No matter what the future holds, he will always have the recollections from that warm autumn day in South Bend when the leaves had turned, the stadium was full and the game was stirring, if heartbreaking at the finish.

"I appreciate it now, but it's something I can appreciate more when I'm 50 years old and I can show the tape to my kids," he said. "It was one of the best times of my life."

The grass he took from the stadium is long gone, but the memories will never go away.

Navy schedule

Date Opponent Time

Sept. 2 Temple 7

Sept. 16 at Georgia Tech 3:30

Sept. 23 at Boston College 12

Sept. 30 Texas Christian 12

Oct. 7 at Air Force 3

Oct. 14 vs. Notre Dame-a 12

Oct. 21 Rutgers 12

Oct. 28 Toledo 12

Nov. 11 at Tulane 6

Nov. 18 Wake Forest 12

Dec. 2 vs. Army 12

a-at Orlando, Fla;

b-at Baltimore

Navy at a glance

Coach: Charlie Weatherbie (6th season)

Last year: 5-7

Conference: Independent

Radio: WNAV (1430 AM), WJFK (1300 AM), WMAL (630 AM)

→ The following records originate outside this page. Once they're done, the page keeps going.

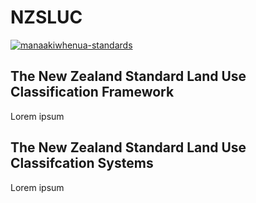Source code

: # NZSLUC

[![manaakiwhenua-standards](https://github.com/manaakiwhenua/nzsluc/workflows/manaakiwhenua-standards/badge.svg)](https://github.com/manaakiwhenua/manaakiwhenua-standards)

## The New Zealand Standard Land Use Classification Framework

Lorem ipsum

## The New Zealand Standard Land Use Classifcation Systems

Lorem ipsum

Stadium: Navy-Marine Corps Memorial (30,000)

Offense: Triple option

Defense: 3-4

Top returning players: QB Brian Broadwater, FB Raheem Lambert, WR Brandon Rampani, OT Hoot Stahl, LB Shaka Martin, DE Brad Wimsatt, LB Ryan Hamilton, CB Davede Alexander, S Chris Lepore

Top newcomers: NG Andy Zetts, PK David Hills and Justin Willis, LB Jake Bowen

Strengths: The team will operate behind an all-senior offensive line that is big, strong and seasoned. Fortunately, Navy had a solid quarterback replacement for injured Brian Madden in Broadwater and Lambert is a long-ball threat at fullback. Lepore is an All-America candidate and Wimsatt the new leader on defense.

Weaknesses: A big question mark at place-kicker, where newcomers Hills and Willis have been alternately good and erratic. Zetts and Josh Brindel have a heavy load in replacing David Ryno as the nose guard, the team is thin at slotback and overall depth could be troublesome.

Strongest opponent: Texas Christian. It is risky not to say Notre Dame here, but the Horned Frogs have 41 lettermen back, including 18 starters, from an 8-4 team that climaxed its run with a victory over East Carolina in the Mobile Alabama Bowl.

Key game: As usual, the finale against Army represents the pinnacle of the Navy season. At PSINet Stadium on Dec. 2, the Midshipmen may be playing for the Commander-in-Chief Trophy and a bowl bid and will be playing for military pride and bragging rights.